§ Source data:
+ + + + +

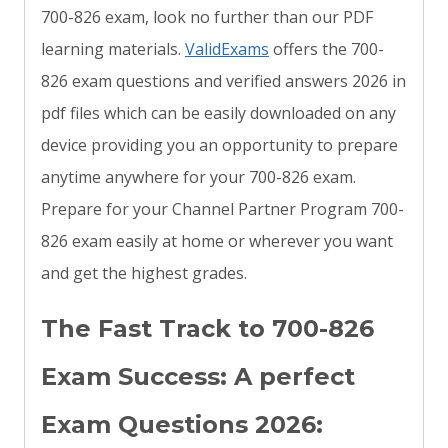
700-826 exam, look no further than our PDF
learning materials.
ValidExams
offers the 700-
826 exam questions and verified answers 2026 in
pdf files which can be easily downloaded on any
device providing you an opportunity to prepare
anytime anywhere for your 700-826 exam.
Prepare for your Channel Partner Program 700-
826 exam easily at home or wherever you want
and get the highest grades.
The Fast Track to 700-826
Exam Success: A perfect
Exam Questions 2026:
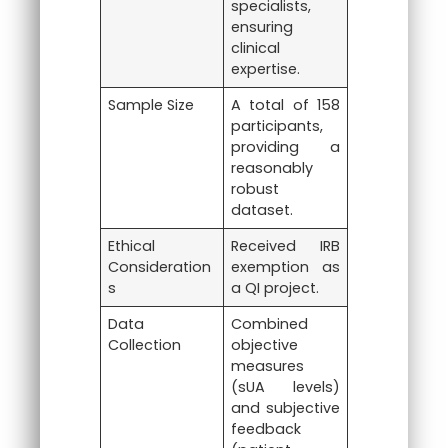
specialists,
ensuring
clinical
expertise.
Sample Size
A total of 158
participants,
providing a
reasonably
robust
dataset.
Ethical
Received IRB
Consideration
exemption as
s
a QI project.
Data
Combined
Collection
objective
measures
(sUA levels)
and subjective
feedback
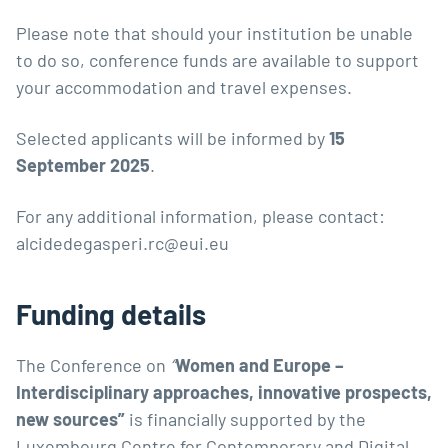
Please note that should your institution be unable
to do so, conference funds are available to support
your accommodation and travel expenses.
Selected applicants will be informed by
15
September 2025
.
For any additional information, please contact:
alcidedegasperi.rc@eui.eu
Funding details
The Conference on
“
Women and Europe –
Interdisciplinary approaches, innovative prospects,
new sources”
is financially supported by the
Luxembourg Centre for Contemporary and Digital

+ + + + +

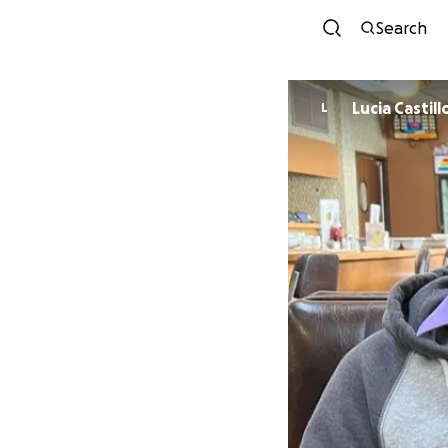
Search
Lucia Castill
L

+ + + + +

§ Task: Which lines in the data above contain the word "your"? Show each of them.

§ Response to the exercise:
anytime anywhere for your 700-826 exam.
Prepare for your Channel Partner Program 700-
Please note that should your institution be unable
your accommodation and travel expenses.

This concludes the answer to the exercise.